# ASSIGNED TASK
Please continue the email discussion about Mongolian GA final forms and variation selectors, starting right after its last sentence.

RE: FVS Assignment Mismatch WrapUp - GA


Yes, you were right on the <U+1820><U+180E>. I meant to write <U+180E><U+1820>. Thanks.

It will take a few days to get back to this. Could you help me in the meantime with a clear distinction between a toggle and an over-ride (over-ride as I am using the term). In my mind, they are very similar. In terms of implementation - an example using OT substitution rulings would be the easiest to understand.


-----Original Message-----
From: Richard Wordingham [] 
Sent: Sunday, August 30, 2015 4:53 AM
Subject: Re: FVS Assignment Mismatch WrapUp - GA

On Sat, 29 Aug 2015 08:57:48 +0000
Greg Eck <> wrote:
> 1.)    Final GA Examples
> Yes, I think the SIG example is the best known example also. I have 
> attached a snip from the Chinese Standard. This is the line item that 
> you were referring to?


> My best attempt to explain the phenomenom would be to say that the 
> U+1822 I, usually considered to be neutral in gender and therefore 
> favoring the feminine, is in the case of 
> [cid:image001.png@01D0E26C.0C9E2320]  favoring the masculine, and 
> therefore the final masculine sweep to the right.

My explanation would be that the gender also resides in the back consonants (uvular v. velar according to some), or at least, those that end syllables.

 Personally, I
> consider them to be the masculine/feminine forms of the same word.
> Maybe the lemma is the feminine form and the variant is the masculine 
> form.

> 2.)    Final GA Specification & Toggle
> Can we have a bit of discussion about your statement below ...

> Does that mean that the following description
<picture omitted - see my answer below.>
> Should actually look more like this ...
<picture omitted - see my answer following.>

Yes, it means that we wouldn't list a separate undotted masculine final form with a comment such as '(needed to over-ride default
context) (SIG+FVS1) (TOTEMLIG+FVS1)'.  We'd list the feminine final form with a comment such as '(context-driven; FVS1 toggles with first final form.)'.

A bit of explanation is certainly in order.

For TR170, we have the example SIG+FVS1 with a masculine final form, but Appendix A, which lists the stand-alone forms, shows two codes for final forms (by joining rules) - the undotted masculine form as <ZWJ, GA> and the feminine final form as <ZWJ, GA, FVS1>.  However, <SA, I, GA, FVS1> has undotted final masculine GA. 

I fear I may have misread GB/T 26226-2010.  I hadn't appreciated the difference between Table A, which shows the variation sequences needed in connected text, and Table B, which shows the sequences for displaying glyphs in isolation.

I think I mush have looked at Table A, and seen just one final form listed under GA.  However, I probably just looked at the glyph pictures and names - I wouldn't have looked at the coding sequence.  If I had, I would have seen the anomalous encoding of the non-final dotted feminine GA being encoded as ".... GA FVS2", with the FVS2 apparently necessary.  I can now guess at what should have been in that row.

When I look at Table B, I see undotted final masculine GA encoded <ZWJ, GA, FVS1> and final feminine GA encoded <ZWJ, GA, FVS2>.  Therefore it is seems that if the Chinese standard has a consistent encoding in mind, it does *not* include a gender toggle for GA.  The mislabelled form in Table A must be a corruption of the entry for feminine final GA.

In Table A for NA, we find for medial NA that <NA, FVS1> gives dotted NA (second medial form) and <NA, FVS3> gives undotted NA (first medial form).  Clearly the idea of toggles has been abandoned!

# EXCERPTED DATA
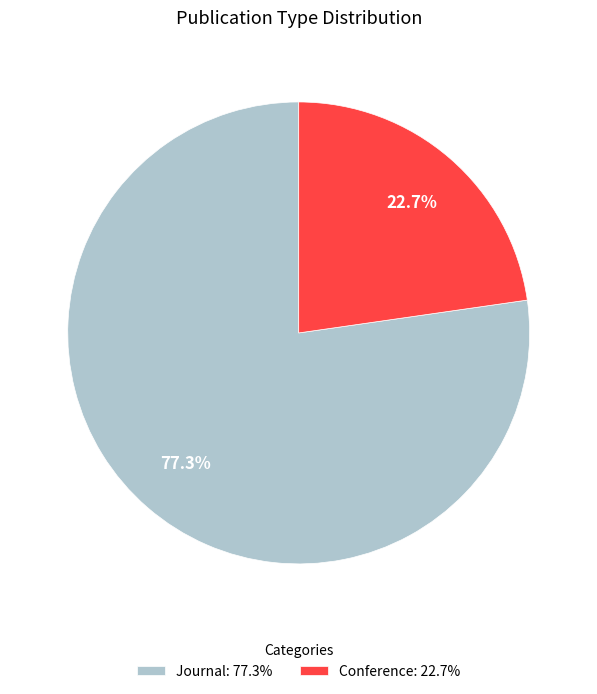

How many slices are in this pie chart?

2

...

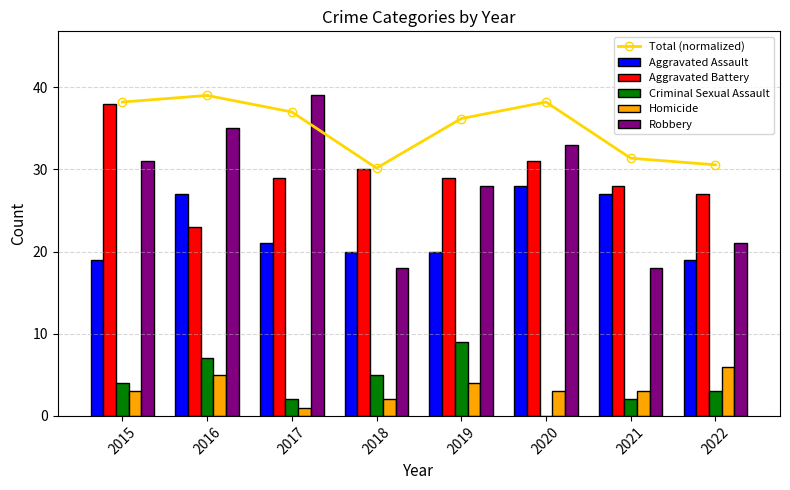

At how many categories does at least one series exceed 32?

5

# TASK RESULT
Now, the problem with toggles is that one needs a well-defined set of rules.  With overrides instead, one can arrange that the text generated is far less vulnerable to vagaries of renderer's glyph selection rules.  The results look good.  They also have the possible cynical bonus of playing havoc with text-processing tools.

> If so, then we are not communicating to font developers or end-users 
> that there is actually a U+182D+FVS1 specification. Font developers 
> will need to implement it. Typists will want to use it. Maybe I am 
> misunderstanding your statement?

You understood.  However, the idea of toggles seems to have been abandoned.

> 3.)    Input Methods
> I take another read on the following TR170 statement ...

>> "The mechanism of inputting characters is not specified by the 
>> standard, so any keyboard driver capable of generating the 
>> appropriate 16-bit character encodings can be used.  However, the 
>> input mechanism should ideally generate the correct positional forms, 
>> variants and ligatures on input by analysis of the context of each 
>> letter, at least where possible."

> My read is that the emitted text string is the same. And what may be 
> different is the input method. For example, we are experimenting with 
> a keyboard that has an alternative mapping at SHFT-A for emitting the 
> sequence <U+1820><U+180E>. Likewise for SHFT-E. This eliminates one 
> keystroke. It eliminates dealing with the MVS directly. This 
> experimental keyboard will emit identical text with the person who 
> manually types the two keystrokes <U+1820><U+180E>.

The mechanism you describe generates a character sequence <U+180E,
U+1820>.  (At least, I hope that is what you meant.)  It has no
conception of positional forms, variants or ligatures.  The processing as you describe it is no different to an English keyboard being given a key assignment for the sequence 'ing', or replacing '&' by '&#x' in an HTML editor.

The text might possibly refer to something like resolving medial NA to a dotted or undotted form and generating the appropriate variation selector, but I think that is anachronistic.

> While I like the
> idea of a standard keyboard, I know that it is not possible until an 
> army imposes it on the masses! If we have the time at the end of our 
> discussion, we might talk about keyboards.

A sensible topic is what capabilities a keyboard should have.  Keyboard layout is a completely different topic, and is subject to user profiles.  For someone who overwhelmingly typed in Mongolian script, ergonomic considerations would matter.  For someone who normally types in Cyrillic, the layout might best be basically a Cyrillic phonetic layout.  For someone who regularly uses pinyin, a Latin-based phonetic layout would make sense.  

Layouts should probably come in sets of 7:

Traditional/Todo/Sibe/Manchu/Traditional Tibetan/Todo Tibetan/Manchu Tibetan.

Mixing writing systems will really make text processing difficult! I find it quite easy to accidentally pepper my own writings with U+0261 LATIN SMALL LETTER SCRIPT G.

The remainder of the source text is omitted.